◆ **Task goal**: Please return only the lines from the one holding "că totul trebuie" through the one holding "jutat în pregătirea", exactly as they appear in the records below, both ends included.

[Dataset entries]
++++++++++

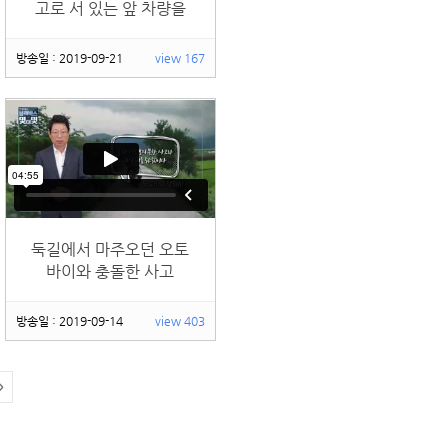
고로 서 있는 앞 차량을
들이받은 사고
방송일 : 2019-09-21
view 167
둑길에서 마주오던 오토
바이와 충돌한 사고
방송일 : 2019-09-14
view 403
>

++++++++++

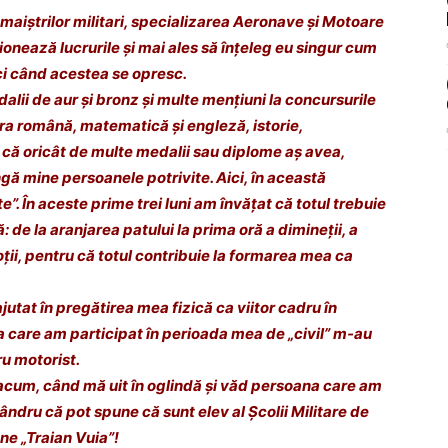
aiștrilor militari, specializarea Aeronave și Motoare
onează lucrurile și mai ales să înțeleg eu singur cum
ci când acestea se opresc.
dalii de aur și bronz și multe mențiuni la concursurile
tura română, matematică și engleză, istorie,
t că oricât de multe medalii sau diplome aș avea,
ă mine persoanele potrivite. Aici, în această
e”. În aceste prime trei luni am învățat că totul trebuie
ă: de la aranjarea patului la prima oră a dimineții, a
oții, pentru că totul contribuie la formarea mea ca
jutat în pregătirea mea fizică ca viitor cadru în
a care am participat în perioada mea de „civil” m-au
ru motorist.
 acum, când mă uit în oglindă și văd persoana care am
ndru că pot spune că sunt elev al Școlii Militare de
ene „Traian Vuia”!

++++++++++

◆ **Result of this exercise**:
e”. În aceste prime trei luni am învățat că totul trebuie
ă: de la aranjarea patului la prima oră a dimineții, a
oții, pentru că totul contribuie la formarea mea ca
jutat în pregătirea mea fizică ca viitor cadru în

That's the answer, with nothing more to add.